The rope was anchored to a drainage stack on the roof. He stepped into his rappelling harness, clipped in, and swung first his good leg and then his bad one over the railing. Heights were no problem for him, and yet he did not look down. He was perched on the edge of the balcony, facing the windows of the penthouse. From the distance he heard the sound of an approaching helicopter.

Last Stand in Denver, signing off.

With a push he was aloft, his body lobbing down and away. One story, two stories, three, the rope smoothly sliding through his hands: he landed on the balcony of the apartment four floors below. A familiar twang of pain shot upward from his left knee; he gritted his teeth to force it away.
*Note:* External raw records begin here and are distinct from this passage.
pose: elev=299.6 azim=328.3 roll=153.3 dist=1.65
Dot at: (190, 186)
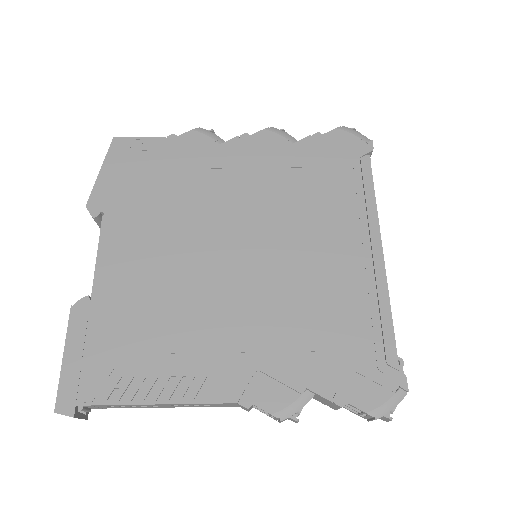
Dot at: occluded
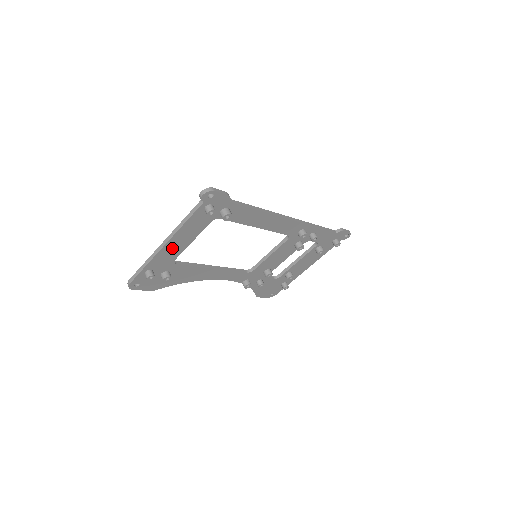
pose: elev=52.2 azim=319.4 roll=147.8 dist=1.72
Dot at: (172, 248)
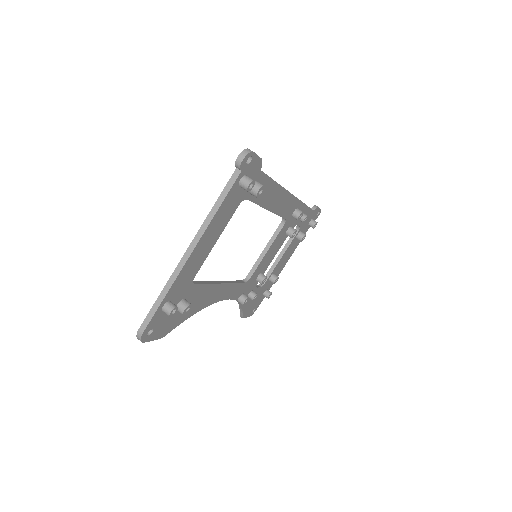
Dot at: (196, 257)
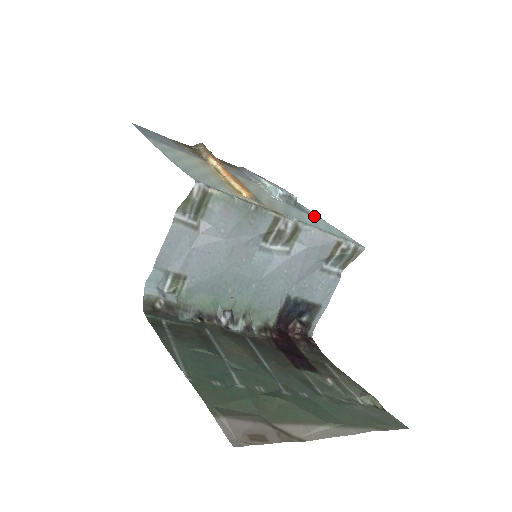
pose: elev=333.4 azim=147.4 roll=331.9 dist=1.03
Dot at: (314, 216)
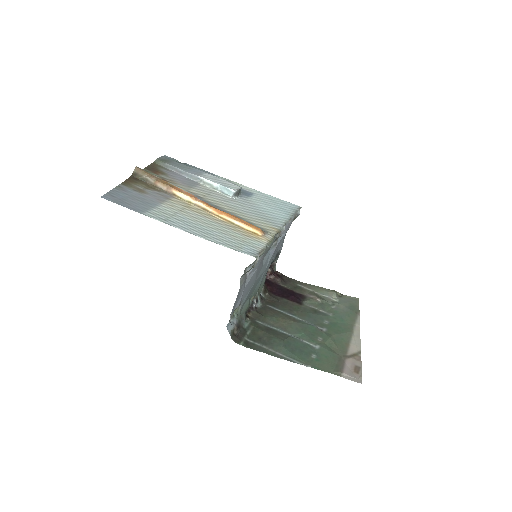
Dot at: (254, 193)
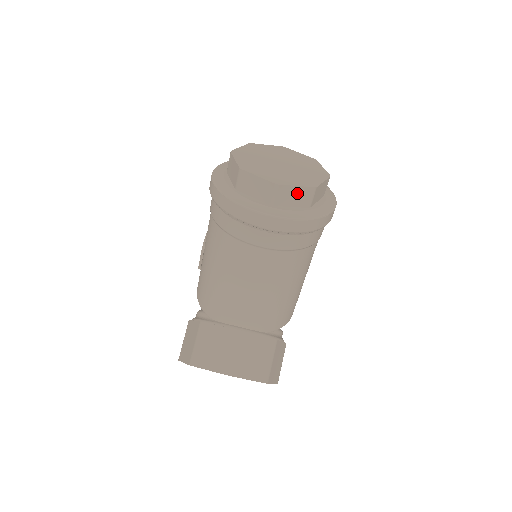
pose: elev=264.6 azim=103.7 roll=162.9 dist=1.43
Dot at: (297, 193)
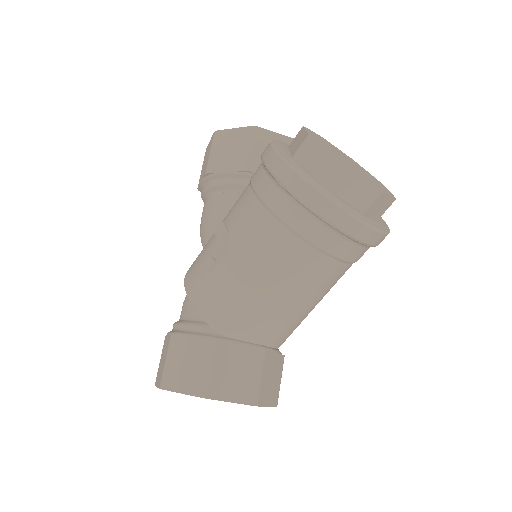
Dot at: (384, 203)
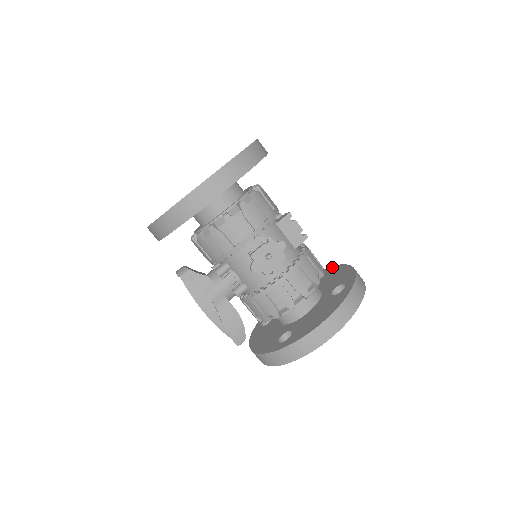
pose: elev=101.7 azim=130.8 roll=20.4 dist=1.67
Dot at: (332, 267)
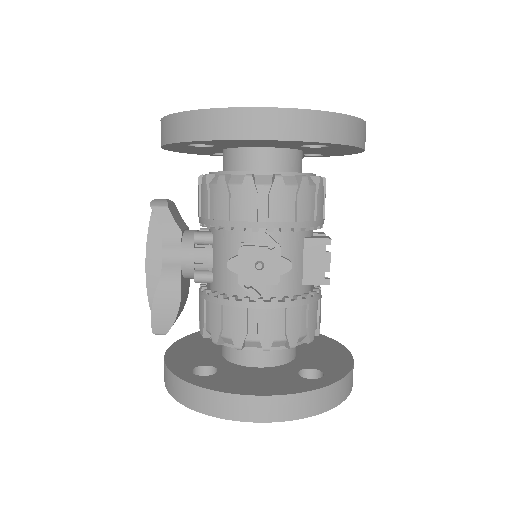
Dot at: (335, 342)
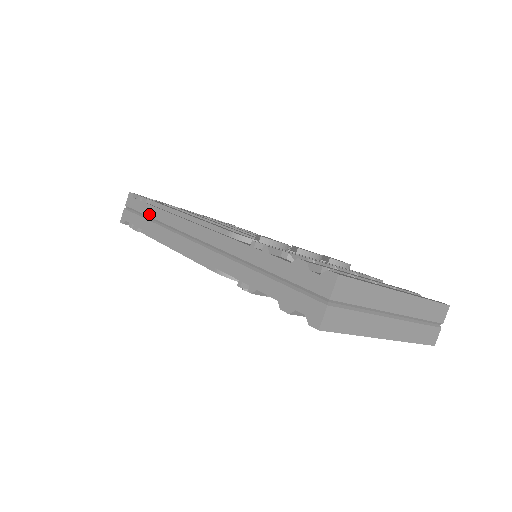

The helicopter was closing in now, the thrum of its blades volleying off the buildings. He peeled off his harness, drew one of the Glocks, and fired a single shot to shatter the glass of the balcony door.

The air of the apartment was stale, like the inside of a cabin sealed for winter. Heavy furniture, gilt mirrors, an oil painting of a horse over the fireplace; from somewhere wafted the stench of decay. He moved through the becalmed space with barely a glance. At the door he paused to attach a spotlight to the rail of the AK and stepped out into the hall, headed for the stairs.
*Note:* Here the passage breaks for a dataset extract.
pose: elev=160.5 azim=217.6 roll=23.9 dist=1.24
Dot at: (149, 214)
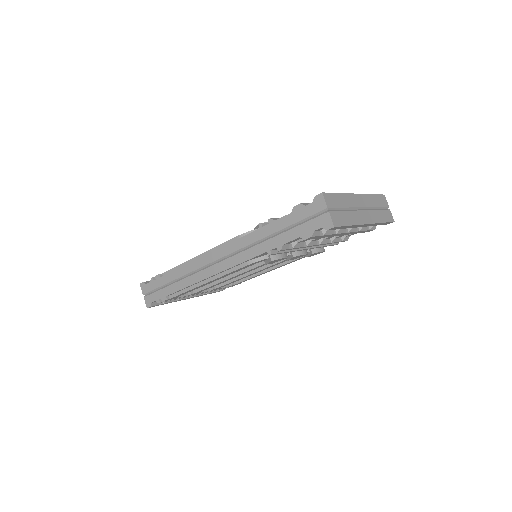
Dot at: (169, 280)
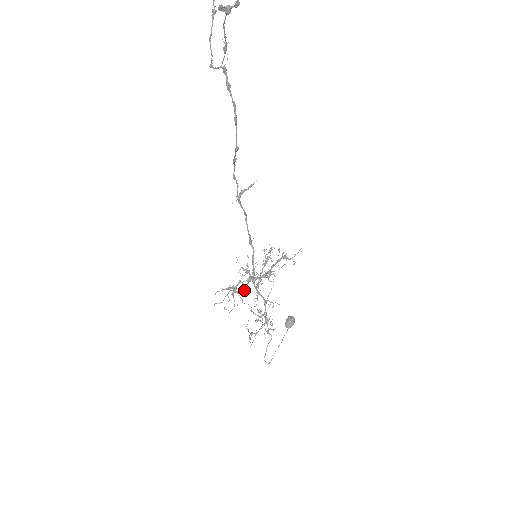
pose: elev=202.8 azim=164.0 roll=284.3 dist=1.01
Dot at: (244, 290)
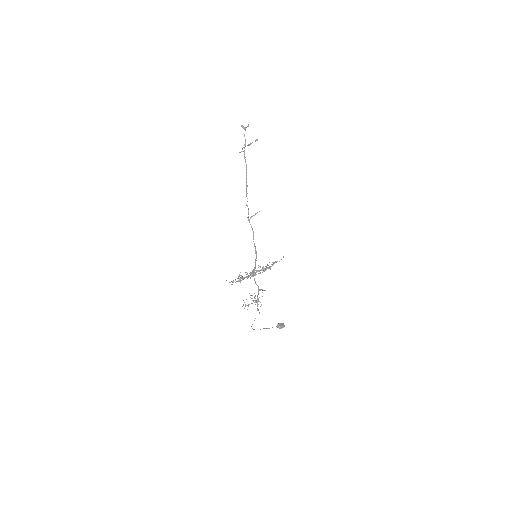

In his pocket were the keys to the Ferrari, parked in the building's underground garage, sixteen floors below. Kittridge shouldered open the door of the stairwell, quickly sweeping the space with the beam from the AK, up and down. Clear. He withdrew a flare from his vest and used his teeth to unscrew the plastic top, exposing the igniter button. With a combustive pop, the flare commenced its rain of sparks. Kittridge held it over the side, taking aim, and let go; if there was anything down there, he'd know it soon. His eyes followed the flare as it made its descent, dragging a contrail of smoke. Somewhere below it nicked the rail and bounced out of sight. Kittridge counted to ten. Nothing, no movement at all.

Three flares later he reached the bottom; a heavy steel door with a push bar and a small square of reinforced glass led to the garage. The floor was littered with trash: pop cans, candy bar wrappers, tins of food. A rumpled bedroll and a pile of musty clothing showed where someone had been sleeping-hiding, as he had.